Description

The BEC3 apparatus is a third-generation experiment, intended to allow for easy manipulation of sodium Bose-Einstein condensates (BEC). These BEC's are moved with optical tweezers from the main production chamber into the auxiliary "science chamber." Once in the science chamber, condensates are loaded into magnetic and optical microtraps for further study. The science chamber provides flexibility in experimental design and the possibility for rapid cycling of experiments without compromising the vacuum in the main production chamber, which is essential for BEC production.

Here is a description of the apparatus (parts of Ananth Chikkatur's Thesis) (pdf, 1.7 MB). In 2007, the experiment was upgraded to have the capability of producing ultracold clouds of both fermionic lithium-6 and bosonic sodium-23. This allows us to study various quantum phase phenomena with fermions or Bose-Fermi mixtures. We are preparing for optical tweezer transport of the Na+Li mixture into our science chamber, which will allow maximum optical access for various optical lattice experiments.

Open House Visit.pdf

Our Hardware

Main Experiment Table

Our ultracold atoms of sodium and lithium are produced here. They begin as hot gases at >300 degrees Celsius in a dual-species oven. Both types of atoms travel down a Zeeman slower and are captured by overlapping magneto-optical traps (MOT) consisting of yellow and red lasers tuned to sodium and lithium transition frequencies respectively. After being cooled to micro-Kelvin temperatures in the MOT, our atoms are transferred into a magnetic trap and evaporatively cooled to nano-Kelvin temperatures.

**Record extracts:**
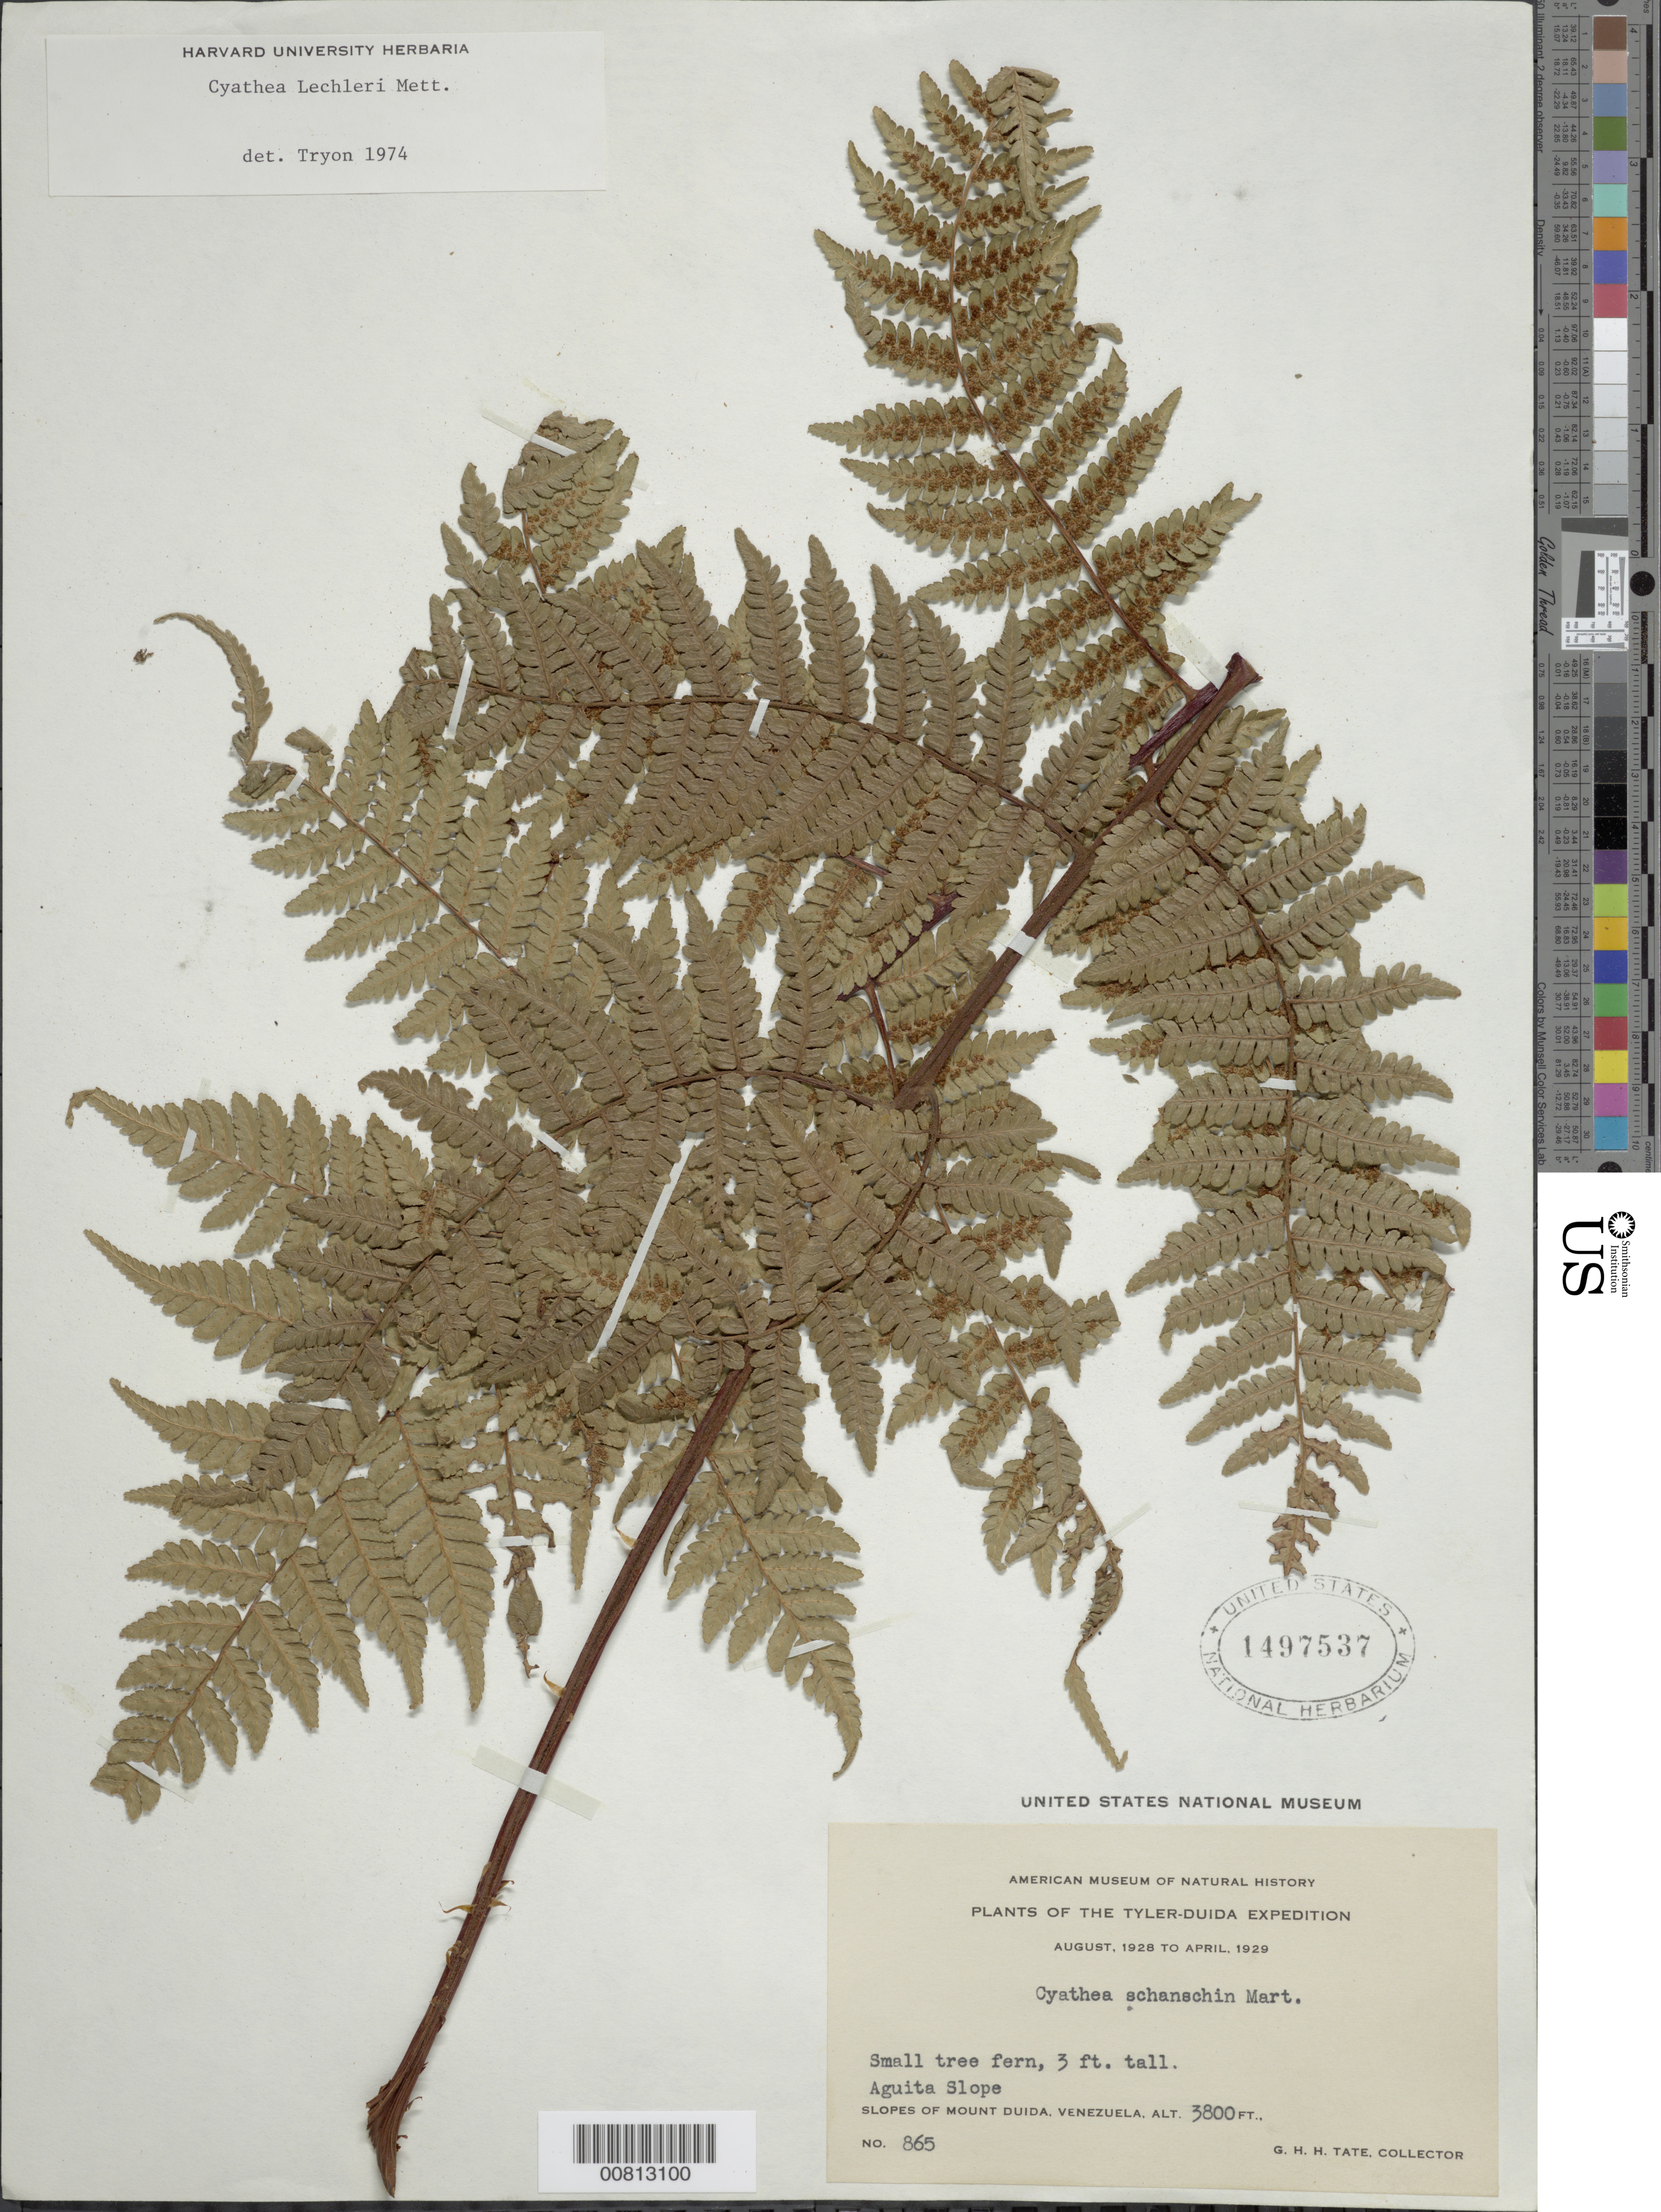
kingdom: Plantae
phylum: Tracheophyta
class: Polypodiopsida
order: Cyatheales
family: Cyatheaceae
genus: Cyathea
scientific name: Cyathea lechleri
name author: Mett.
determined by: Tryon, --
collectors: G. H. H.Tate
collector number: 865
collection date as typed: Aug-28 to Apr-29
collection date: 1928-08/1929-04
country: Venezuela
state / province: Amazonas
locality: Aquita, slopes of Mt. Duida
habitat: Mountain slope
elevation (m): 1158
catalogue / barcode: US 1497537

**Aim A:**
According to the BEC3 apparatus description, in what year was the experiment upgraded to produce ultracold clouds of both lithium-6 and sodium-23?
**Aim B:**
Extend the BEC3 apparatus description past its final sentence.

**Exercise output A:**
2007

**Exercise output B:**
Dual-Species Oven
The oven is located in the top right corner of this photo. It is the contraption with the two distinct bumps and wrapped in aluminum foil. In the lab it is located at the very top of our experimental apparatus, at about the height of a basketball net. The foil-covered bumps are heated cups which contain metallic samples of sodium (right) and lithium (left) respectively. These cups are heated to >300 degrees Celsius, and the high-thermal-velocity dual-species atomic vapour exit the oven through a cm-sized nozzle to form a roughly collimated atomic beam, which continues into our Zeeman slower.

Optical Setup for Magneto-Optical Trap (MOT)
The laser beams required to form our MOT are produced on separate laser tables and delivered to the main experiment table by optical fibers. Yellow light for sodium atoms is produced by continuous wave visible fiber laser from MPB, which is seeded by a 25 mW Toptica's Tunable diode laser DL pro. Red light for lithium atoms is produced by a set of laser diodes and a New Focus tunable laser amplifiered by a tapered amplifier. The lasers are maintained at a fixed reference frequency by locking to the absorption spectra of a vapour cell filled with either sodium or lithium atoms. Additional, predetermined frequency shifts to produce the various laser beams required for cooling, pumping, and imaging are achieved by sending light through acousto-optical or electro-optical modulators.

Science Chamber
All of our scientific experiments are currently being done in the main vacuum chamber, in which our laser beams intersect to form the MOT. We also have the capability to do experiments in a separate "Science Chamber." Atoms can be transferred between these two chambers by translating the focus of an optical dipole trap.

Control Station
The experiment is controlled by a central computer, which connects to a National Instruments chassis to generate a large number of digital and analog signals with precise timing. In total, we need about 50 different digital channels and 20 analog channels, with some time steps as long as 10 seconds and others in the microsecond range. Several other computers are also needed for capturing camera images, monitoring the temperature of magnetic coils in the experiment, watching random YouTube videos of interest, etc.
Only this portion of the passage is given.